The State of Equity and Inclusion at UC Berkeley
Chancellor Tells of Campus Equity and Inclusion: the Good, The Bad, and the Ugly
Robert J. Birgeneau
The Daily Californian
3 March 2009

Some of you may know that I am a serious movie buff. Like you, chancellors also enjoy an occasional respite from their responsibilities and after physics, my favorite activity is watching movies. The awarding of the Best Picture Oscar to "Slumdog Millionaire" and Best Actor to Sean Penn reminded me once more that our society is yearning to become more inclusive and to see the marginalized succeed. The good news is that at Berkeley, we continue to be leaders for equity and inclusion and to work for the success of this noble ideal.

The joyous celebration of the inauguration of our nation's first black President that took place on Upper Sproul Plaza showed clearly that there is a great deal of good will for Berkeley to be a welcoming community that embraces everyone. Through the overwhelming turnout of some ten thousand students, faculty, staff and community members who came to Upper Sproul, we shared our principles of community and our happiness at this historic moment of change for America.

We continue to make good progress on many fronts. The portfolio of the Vice-Chancellor for Equity and Inclusion, created some eighteen months ago, is now well launched. Vice-Chancellor Gibor Basri has been preparing a ten-year strategic plan for equity and inclusion, which he will soon release to the campus. We have created a multicultural center that is operating well in the Martin Luther King Jr. Student Union, with a commitment to finding a permanent home in plans for a revitalized Lower Sproul Plaza. Our recent faculty hires show a marked increase in the number of underrepresented minority and women faculty hired. As we increase staff development opportunities and create career paths, this will help our underrepresented minority staff advance in their careers. The increase in funding for Pell Grants announced in the recently passed federal stimulus package will be especially helpful to our underrepresented minority students. All this is good news.

Sadly, the bad news is that we still have a long way to go to call ourselves a truly inclusive community that extends equal rights to all.

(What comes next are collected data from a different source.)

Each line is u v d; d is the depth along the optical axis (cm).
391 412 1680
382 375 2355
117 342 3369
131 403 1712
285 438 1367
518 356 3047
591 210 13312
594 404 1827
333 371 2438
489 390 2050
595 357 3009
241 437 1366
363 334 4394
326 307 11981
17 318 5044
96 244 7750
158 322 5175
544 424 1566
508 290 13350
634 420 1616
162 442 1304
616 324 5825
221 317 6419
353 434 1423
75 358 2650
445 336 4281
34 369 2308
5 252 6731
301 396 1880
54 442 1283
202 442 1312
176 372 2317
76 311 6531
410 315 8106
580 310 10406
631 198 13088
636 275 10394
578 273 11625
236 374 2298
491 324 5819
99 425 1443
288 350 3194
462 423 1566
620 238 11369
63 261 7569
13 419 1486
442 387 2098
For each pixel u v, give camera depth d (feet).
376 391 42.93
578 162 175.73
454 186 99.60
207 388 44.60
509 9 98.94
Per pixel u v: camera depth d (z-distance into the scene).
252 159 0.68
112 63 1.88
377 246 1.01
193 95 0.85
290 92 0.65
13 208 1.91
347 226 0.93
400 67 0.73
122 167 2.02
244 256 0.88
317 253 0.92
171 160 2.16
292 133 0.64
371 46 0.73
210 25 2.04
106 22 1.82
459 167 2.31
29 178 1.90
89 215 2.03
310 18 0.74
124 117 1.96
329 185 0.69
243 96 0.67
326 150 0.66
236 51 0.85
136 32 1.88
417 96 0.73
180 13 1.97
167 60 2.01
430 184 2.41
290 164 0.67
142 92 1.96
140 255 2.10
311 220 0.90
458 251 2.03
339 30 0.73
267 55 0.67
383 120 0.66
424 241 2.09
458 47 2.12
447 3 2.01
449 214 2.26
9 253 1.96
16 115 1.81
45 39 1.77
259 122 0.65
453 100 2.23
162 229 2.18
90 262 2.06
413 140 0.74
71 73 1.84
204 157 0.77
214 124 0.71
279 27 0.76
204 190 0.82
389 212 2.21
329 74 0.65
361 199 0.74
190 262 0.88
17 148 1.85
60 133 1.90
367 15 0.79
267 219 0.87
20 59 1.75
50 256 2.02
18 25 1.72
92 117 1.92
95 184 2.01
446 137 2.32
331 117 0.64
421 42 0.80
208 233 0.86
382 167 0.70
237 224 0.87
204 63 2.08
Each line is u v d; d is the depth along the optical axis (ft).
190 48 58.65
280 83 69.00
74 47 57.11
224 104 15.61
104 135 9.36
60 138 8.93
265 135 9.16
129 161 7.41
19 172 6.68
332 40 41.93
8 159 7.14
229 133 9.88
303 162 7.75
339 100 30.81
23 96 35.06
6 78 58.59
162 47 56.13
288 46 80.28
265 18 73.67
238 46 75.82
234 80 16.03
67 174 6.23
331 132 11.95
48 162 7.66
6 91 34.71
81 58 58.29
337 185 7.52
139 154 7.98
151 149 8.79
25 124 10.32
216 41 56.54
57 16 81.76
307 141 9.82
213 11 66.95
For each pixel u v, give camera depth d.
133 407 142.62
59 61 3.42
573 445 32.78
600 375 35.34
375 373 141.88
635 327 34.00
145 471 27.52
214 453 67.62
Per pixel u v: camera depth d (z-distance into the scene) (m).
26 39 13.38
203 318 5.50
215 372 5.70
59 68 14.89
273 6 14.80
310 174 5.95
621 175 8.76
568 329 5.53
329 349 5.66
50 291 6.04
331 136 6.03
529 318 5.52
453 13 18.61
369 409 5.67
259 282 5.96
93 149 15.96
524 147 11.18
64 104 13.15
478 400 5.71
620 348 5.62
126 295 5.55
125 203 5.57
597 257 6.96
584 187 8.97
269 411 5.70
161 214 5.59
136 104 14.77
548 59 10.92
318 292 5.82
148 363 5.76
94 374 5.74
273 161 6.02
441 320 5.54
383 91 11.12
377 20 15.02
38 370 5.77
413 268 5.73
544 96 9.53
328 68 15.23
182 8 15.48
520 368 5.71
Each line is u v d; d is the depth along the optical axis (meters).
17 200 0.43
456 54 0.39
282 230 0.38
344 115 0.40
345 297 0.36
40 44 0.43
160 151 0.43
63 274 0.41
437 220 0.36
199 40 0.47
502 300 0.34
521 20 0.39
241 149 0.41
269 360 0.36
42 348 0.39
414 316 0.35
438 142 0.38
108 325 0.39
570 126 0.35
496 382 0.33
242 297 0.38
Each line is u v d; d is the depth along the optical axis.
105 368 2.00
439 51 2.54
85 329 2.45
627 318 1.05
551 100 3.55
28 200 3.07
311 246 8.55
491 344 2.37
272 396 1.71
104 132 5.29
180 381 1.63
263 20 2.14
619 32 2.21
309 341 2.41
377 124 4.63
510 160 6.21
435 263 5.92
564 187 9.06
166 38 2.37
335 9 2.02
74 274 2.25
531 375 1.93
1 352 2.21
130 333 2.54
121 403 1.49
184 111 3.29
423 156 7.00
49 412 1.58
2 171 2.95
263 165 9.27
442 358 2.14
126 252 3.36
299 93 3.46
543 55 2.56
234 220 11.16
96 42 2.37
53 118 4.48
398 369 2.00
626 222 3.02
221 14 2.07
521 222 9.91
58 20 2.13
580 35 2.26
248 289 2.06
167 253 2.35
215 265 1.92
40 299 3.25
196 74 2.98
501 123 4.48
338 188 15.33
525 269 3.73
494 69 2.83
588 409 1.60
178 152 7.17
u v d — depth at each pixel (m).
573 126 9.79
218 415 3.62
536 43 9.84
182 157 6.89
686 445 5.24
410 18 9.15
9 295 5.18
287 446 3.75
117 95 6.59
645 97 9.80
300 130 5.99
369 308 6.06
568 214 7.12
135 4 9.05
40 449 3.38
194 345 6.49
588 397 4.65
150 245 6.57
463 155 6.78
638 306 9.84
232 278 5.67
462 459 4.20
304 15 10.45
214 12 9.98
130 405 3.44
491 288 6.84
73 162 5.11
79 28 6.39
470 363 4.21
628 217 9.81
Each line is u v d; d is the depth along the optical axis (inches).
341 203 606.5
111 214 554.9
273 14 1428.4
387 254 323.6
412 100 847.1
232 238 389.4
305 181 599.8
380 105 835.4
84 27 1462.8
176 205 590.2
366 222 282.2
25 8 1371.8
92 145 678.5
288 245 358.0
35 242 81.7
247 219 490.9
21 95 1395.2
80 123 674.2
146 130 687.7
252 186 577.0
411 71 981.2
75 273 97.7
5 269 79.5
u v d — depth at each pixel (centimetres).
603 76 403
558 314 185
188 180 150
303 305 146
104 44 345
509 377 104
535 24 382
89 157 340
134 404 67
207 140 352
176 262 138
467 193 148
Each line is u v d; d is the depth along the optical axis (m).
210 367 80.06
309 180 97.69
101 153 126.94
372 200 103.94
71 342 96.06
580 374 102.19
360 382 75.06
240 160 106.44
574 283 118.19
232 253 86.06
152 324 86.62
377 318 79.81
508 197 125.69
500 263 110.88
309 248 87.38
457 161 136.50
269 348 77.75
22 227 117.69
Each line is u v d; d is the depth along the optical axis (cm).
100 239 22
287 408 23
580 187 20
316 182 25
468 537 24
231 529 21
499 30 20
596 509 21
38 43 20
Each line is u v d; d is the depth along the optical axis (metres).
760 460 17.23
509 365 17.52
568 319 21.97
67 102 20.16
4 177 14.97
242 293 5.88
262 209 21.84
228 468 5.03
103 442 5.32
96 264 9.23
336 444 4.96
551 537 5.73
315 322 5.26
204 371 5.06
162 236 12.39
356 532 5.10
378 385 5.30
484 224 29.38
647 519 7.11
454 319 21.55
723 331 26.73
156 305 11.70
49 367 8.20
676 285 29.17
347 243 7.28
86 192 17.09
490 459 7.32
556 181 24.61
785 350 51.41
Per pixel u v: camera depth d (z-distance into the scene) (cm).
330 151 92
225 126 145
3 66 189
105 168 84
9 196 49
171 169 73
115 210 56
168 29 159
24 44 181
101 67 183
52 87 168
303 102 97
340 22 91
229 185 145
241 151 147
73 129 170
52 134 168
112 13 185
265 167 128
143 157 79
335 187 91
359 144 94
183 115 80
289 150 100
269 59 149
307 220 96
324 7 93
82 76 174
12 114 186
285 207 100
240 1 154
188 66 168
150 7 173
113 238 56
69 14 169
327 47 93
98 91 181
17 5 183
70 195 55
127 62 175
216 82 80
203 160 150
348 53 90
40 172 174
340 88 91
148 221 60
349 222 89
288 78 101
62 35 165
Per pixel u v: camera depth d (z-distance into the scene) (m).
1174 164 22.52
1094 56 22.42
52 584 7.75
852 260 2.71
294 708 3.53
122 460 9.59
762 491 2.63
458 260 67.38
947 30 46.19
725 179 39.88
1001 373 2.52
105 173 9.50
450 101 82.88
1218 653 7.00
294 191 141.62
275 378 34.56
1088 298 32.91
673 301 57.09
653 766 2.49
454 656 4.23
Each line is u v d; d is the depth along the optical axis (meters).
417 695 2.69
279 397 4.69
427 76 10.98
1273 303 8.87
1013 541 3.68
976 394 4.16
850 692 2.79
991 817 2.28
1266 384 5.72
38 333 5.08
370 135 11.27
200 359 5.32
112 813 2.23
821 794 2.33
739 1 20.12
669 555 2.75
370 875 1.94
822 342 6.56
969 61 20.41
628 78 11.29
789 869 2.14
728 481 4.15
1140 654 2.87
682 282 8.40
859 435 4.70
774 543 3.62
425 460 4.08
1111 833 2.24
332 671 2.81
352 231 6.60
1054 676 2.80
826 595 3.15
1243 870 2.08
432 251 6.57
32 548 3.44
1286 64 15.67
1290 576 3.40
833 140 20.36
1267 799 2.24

There have been a number of troubling incidents on campus. This fall, in a story also reported by The Daily Californian, racist comments were made by a member of the crew team in the presence of a black intercollegiate athlete. These comments were followed by inappropriate retaliation. Anti-Semitic and anti-Muslim graffiti have appeared on and near campus and conflicts between pro-Palestinian and pro-Israeli activists have continued to mar relations among our students.

The passage of Proposition 8 has left our LGBTQ community without the full rights granted to other citizens under our nation's Constitution. Our undocumented students still have no pathway to citizenship. Gay students have reported that they continue to be subjected to crude, homophobic insults, on and off campus. Although the Oscar Grant incident is not directly related to the campus, many members of our campus community, especially our students, have been deeply disturbed by the death of this young African American at the hands of a BART police officer.

Most recently, there have been scurrilous attacks with outright misrepresentation of facts by print media, bloggers and even some of our own faculty and staff against Associate Chancellor Linda Williams, the first African-American woman to serve on the Chancellor's Cabinet in Berkeley's 141-year history. Discouragingly, this is moving us in the direction of another recent Oscar-winning movie, "Crash." Many members of our African-American community are rightly outraged by the media harassment of a successful and accomplished black woman and see these actions as creating a chilling climate for all African-Americans on campus.

In spite of these setbacks for equity and inclusion, I am by nature an optimist and confident that our yearning for a more inclusive and equitable society will prevail. Berkeley has always been motivated by serving the public good and I can see no higher ideal than working for equity and inclusion for all. Perhaps, some day, the fruits of our efforts for a more just society will too be the subject of an Oscar-winning movie.